● Verilen Görev
Benî Esed heyetine dair metni, son cümlesinin ardından sürdürünüz.

Biz Huzeymeler, senin için toplanmışızdır ve sendenizdir.
Peygamberimiz Aleyhisselam, Benî Esed heyetini İslâmiyete davet etti.
Benî Esed heyeti: "Mallarımızın zekat ve sadakalarını kendi fakirlerimize vermek, yurtlarımızda kuraklık ve kıtlık olduğuna göre, başka yerlere göçmek üzere Müslüman oluyoruz!" dediler, Müslüman oldular, Peygamberimiz Aleyhisselama bey'at ettiler.
Dırâr b. Ezver, Peygamberimiz Aleyhisselama:"Uzat elini de, sana İslâmiyet üzerine bey'at edeyim!" dedi.

Benî Esed Heyetine Kur'ân-ı Kerîm Öğretilişi

Peygamberimiz Aleyhisselam, Hadramî b. Âmir'e Abese ve A'lâ sûrelerini kendisi öğretti.

Benî Esed Heyetinin Uyarılışı

Benî Esed heyetinden bazılarının kendiliklerinden gelip savaşsız Müslüman olduklarını Peygamberimiz Aleyhisselamın başına kakmaları Yüce Allah tarafından hoş karşılanmamış, kendileri şöyle uyarılmışlardır: "Onlar, İslâm'a girdiklerini senin başına kakıyorlar!
Onlara de ki: 'Müslümanlığınızı benim başıma kakmayınız!
Bilakis, sizi imana muvaffak kıldığı için, Allah sizi minnet altında bırakır; eğer siz 'İnandık!' demenizde sadık kişiler iseniz!"
HUCURAT : 17

Peygamberimiz Aleyhisselamın Kudâî b. Amr'ı Benî Esedlere Vali Tayin Edişi ve Benî Esedler İçin Bir Yazı Yazdırışı

Peygamberimiz Aleyhisselam; Benî Uzrelerden olan Kudâî b. Amr'ı Benî Esedlere vali tayin etti. Benî Esedler için de bir yazı yazdırdı ve o yazıda şöyle buyurdu: "Bismillâhirrahmânirrahîm
Muhammed Peygamberden Benî Esedlere! Selamün aleyküm.
Size olan nimetinden dolayı Allah'a hamd ederim ki, O'ndan başka hiçbir ilah yoktur.

● Veri Kümesinden Kesit
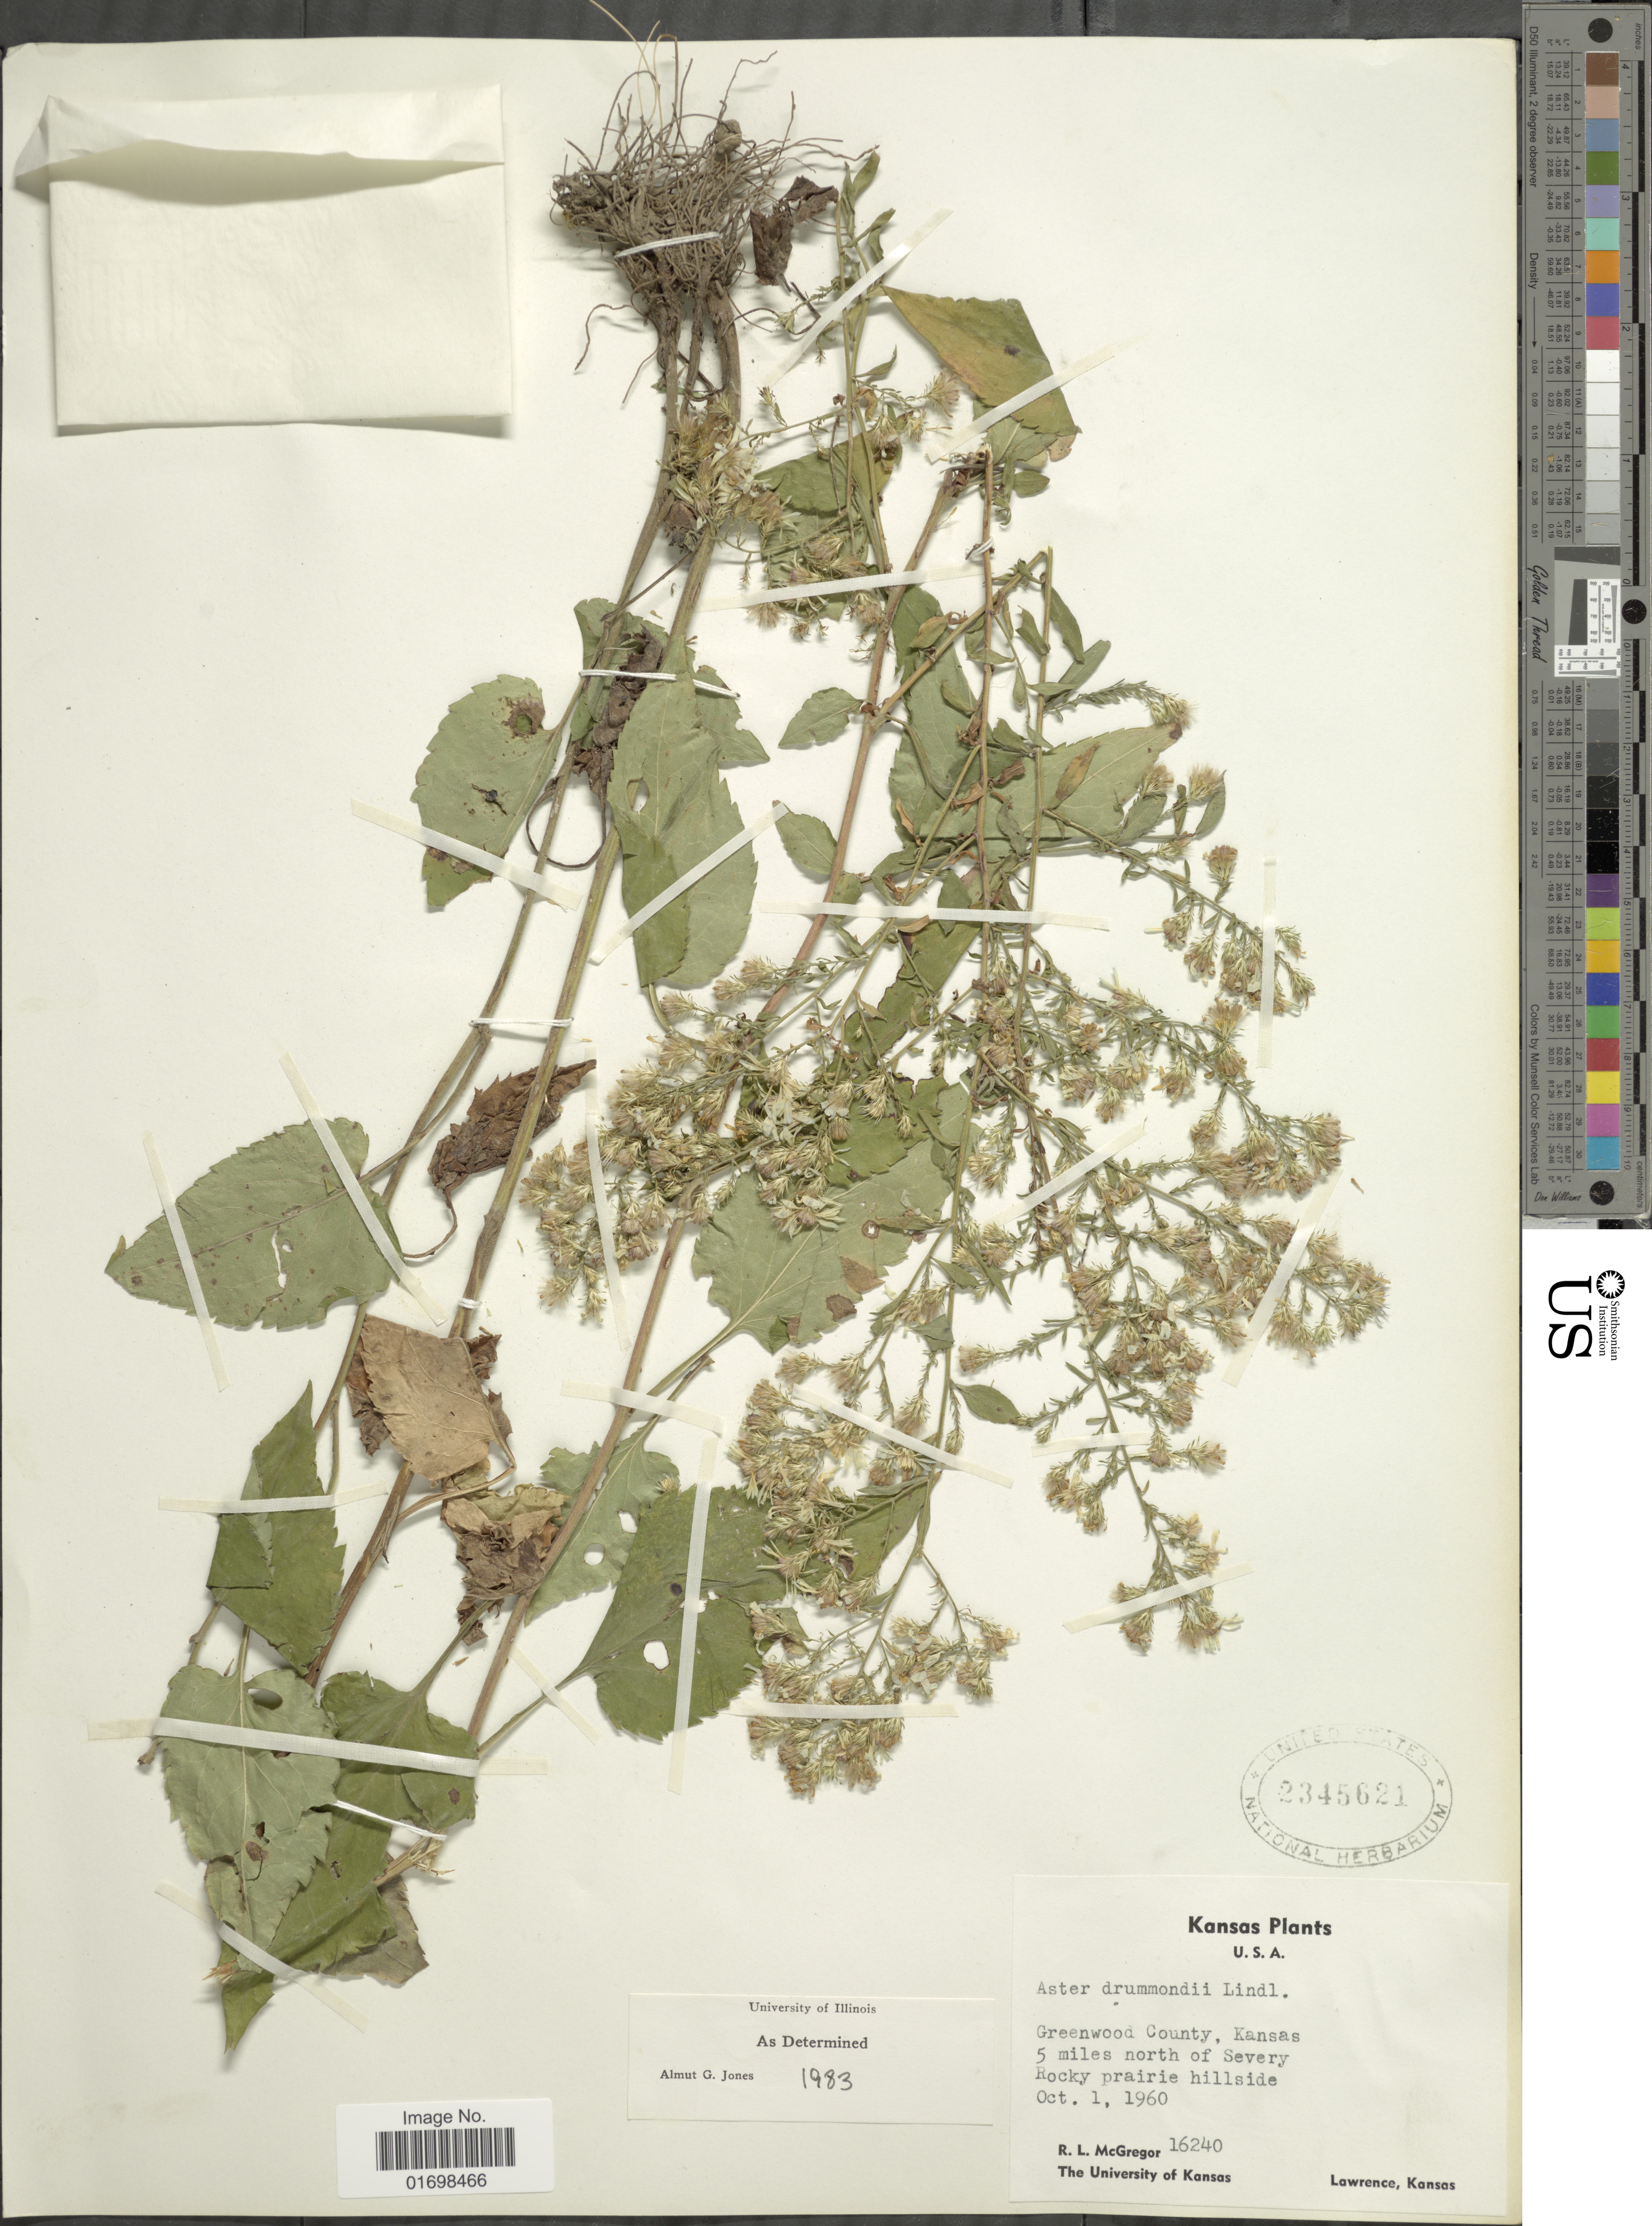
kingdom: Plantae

● Yanıt
Bundan sonra, derim ki: Siz, Tayyi' kabilesinin sularına ve topraklarına yaklaşmayacaksınız!
Çünkü, onların sularına ve topraklarına girmeniz size helâl değildir.
Ancak, kendilerinin içeri alacakları kimseler, bundan müstes­nadır.
Muhammed'in emrini dinlemeyen kimseler, onun himayesinden uzak kalırlar.
Benî Esedlerin işlerine Kudâî b. Amr baksın!
Bu yazıyı Halid b. Saîd yazdı ."


Urve b. Mes'ud'un Müslüman Olup Taiflileri Müslümanlığa Davet Edişi ve Şehit Edilişi

Peygamberimiz Aleyhisselam Taiflileri kuşattığı sırada, Urve b. Mes'ud ile Gaylan b. Seleme, Taif savunması için debbâbe, mancınık vesaire yapma sanatını öğrenmek üzere Cüreş'te bulunuyordu.
Peygamberimiz Aleyhisselam Taif'ten ayrıldıktan sonra Urve b. Mes'ud Taife dönmüş; bir müddet, debbâbe, büyük küçük mancınıklar yapmakla uğraşmış; nihayet, Yüce Allah onun kalbine İslâmiyet sevgisi düşürmüştü.
Urve b. Mes'ud, Hicretin 9. yılı Rebiülevvel ayında Medine'ye, Peygamberimiz Aleyhisselamın yanı­na geldi. Müslüman oldu.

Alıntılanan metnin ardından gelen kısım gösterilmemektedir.